Chipmunks as Farmers

Chipmunks are certainly cute, and they are entertaining—to the right crowd—but they can also be real nuisances digging, chewing holes in garage doors, and swiping low-lying fruit.

Three cats are lined up shoulder-to shoulder, sitting on a doormat, staring very alertly out of a storm door that has a full glass panel.
One of the chipmunk runs is right across the steps outside this door. The cats are transfixed by a chipmunk on the steps, out of our view. Photographed June 24, 2018.

Then there’s the ambivalent in-between state: the cute nuisance. Did you know that chipmunks farm? They regularly cache safflower seeds, which come up like odd little green bouquets in spots along their various runs—in flowerpots, along the north side of the house, and around my garden bench.

About six safflower seedlings peek out from under a geranium leaf.
Chipmunks will plant seeds anywhere they frequent. This venue is a potted hybrid scented geranium. Photographed August 14, 2018.

I imagine them bustling along with their little chipmunk cheeks stuffed full; digging a little hole in a likely looking, out-of-the-way spot; spitting out all those seeds; and burying them neatly. The problem is those seeds sprout! Early last spring there was a row of little green bouquets poking up through the leaves in the ostrich fern bed under my kitchen window. I suspect those had been cached during the winter.

And winter is coming, even though it is 88° as I write this. The waning days of summer are punctuated with crickets singing and industrious hoarding—which the chipmunks seem to have started first. I noticed last week that a mini-mountain seemed to be developing under my new variegated Solomon’s seal. It erupted into the hugest chipmunk cache I have ever seen. The entire extended family must have worked on building it.

A carpet of safflower seedlings underlays my June-planted variegated Solomon’s seal.
The biggest cache ever! These chipmunks were very industrious. There were hundreds of seedlings here. Photographed August 14, 2018.

I dug that mountain out this morning, which meant digging up the variegated Solomon’s seal and putting it aside for replanting.

A heaped pile of safflower seedlings in a very large plant saucer, that is at least two-thirds the width of the upside-down compost bin lid it is resting on. The lid is resting on the bin, which is about 33 inches high by 33 inches wide at its base.
These are most of the safflower seedlings that I dug out of the Solomon’s seal. Photographed August 14, 2018.

There must have been thousands of seeds, some buried too deeply to sprout. I ended up removing two compost-sieves-full of soil containing a mass of unsprouted seeds and broken seedlings that I put in the compost pile, with the broken-off Solomon’s seal leaves on top.

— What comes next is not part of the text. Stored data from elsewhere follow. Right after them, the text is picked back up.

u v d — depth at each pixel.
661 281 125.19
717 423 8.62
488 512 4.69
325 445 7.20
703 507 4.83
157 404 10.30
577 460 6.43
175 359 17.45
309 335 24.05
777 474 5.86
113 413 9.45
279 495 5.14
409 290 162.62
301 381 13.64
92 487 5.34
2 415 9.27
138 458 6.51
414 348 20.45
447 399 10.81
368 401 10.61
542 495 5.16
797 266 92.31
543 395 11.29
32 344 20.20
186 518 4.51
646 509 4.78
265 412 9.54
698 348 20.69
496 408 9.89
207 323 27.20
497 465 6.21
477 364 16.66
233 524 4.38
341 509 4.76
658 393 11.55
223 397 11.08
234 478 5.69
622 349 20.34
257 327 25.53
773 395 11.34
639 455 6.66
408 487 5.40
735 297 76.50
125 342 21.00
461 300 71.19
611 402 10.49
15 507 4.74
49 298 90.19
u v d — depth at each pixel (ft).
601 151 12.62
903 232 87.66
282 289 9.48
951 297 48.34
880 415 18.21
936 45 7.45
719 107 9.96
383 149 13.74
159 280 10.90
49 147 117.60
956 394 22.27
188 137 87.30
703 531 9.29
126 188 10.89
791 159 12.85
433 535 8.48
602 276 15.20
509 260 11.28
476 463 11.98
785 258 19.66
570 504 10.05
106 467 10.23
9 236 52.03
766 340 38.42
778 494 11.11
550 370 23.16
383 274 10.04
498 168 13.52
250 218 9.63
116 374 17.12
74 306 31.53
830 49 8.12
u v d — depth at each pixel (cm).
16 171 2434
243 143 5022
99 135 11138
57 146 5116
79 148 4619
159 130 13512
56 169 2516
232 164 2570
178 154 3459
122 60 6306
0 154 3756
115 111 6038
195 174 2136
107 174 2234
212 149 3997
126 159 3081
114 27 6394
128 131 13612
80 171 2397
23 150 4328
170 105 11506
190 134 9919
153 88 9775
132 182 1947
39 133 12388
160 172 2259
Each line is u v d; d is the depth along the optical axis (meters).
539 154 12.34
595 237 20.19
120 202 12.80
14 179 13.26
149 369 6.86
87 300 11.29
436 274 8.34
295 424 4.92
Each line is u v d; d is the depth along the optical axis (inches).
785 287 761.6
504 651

The compost pile with its new additions, which are topped off with the Solomon’s seal leaves.
I added the safflower-contaminated soil to the top of the compost, along with a couple of variegated Solomon’s seal leaves that broke off. Photographed August 14, 2018.

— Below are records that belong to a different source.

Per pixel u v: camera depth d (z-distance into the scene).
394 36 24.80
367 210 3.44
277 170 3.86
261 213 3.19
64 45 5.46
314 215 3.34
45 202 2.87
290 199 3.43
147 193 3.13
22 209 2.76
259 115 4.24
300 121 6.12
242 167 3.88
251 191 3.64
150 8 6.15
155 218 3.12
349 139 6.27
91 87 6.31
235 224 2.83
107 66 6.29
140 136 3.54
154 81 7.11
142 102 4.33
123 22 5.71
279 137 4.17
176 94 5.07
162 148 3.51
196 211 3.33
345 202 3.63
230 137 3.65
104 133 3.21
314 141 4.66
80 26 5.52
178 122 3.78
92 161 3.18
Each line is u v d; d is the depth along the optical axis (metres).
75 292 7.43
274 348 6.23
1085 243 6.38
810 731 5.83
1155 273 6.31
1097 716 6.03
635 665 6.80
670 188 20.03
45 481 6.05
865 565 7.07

I replaced that soil with some well-aged compost that I mixed into the soil around it, replanted the variegated Solomon’s seal, and dusted the top of the freshly worked soil with about a quarter cup of cayenne pepper.

A top view of the three visible replanted Solomon’s seal, showing the extent of the cayenne pepper dusting.
The edited bed has been replanted and mulched with a dusting of cayenne pepper to discourage the chipmunks. Photographed August 14, 2018.

It looks worse than it is. There is a sturdy, healthy-looking root with no foliage attached that has been replanted too, so I lost only two of the six plants. Solomon’s seal seems to have resilient, sturdy roots. Considering the tumult the chipmunks caused in this little spot, that’s not bad. I am hoping that the cayenne pepper discourages them in this spot, and that the chipmunks will be more discreet in the future. A smaller seed collection would not have attracted that much human attention.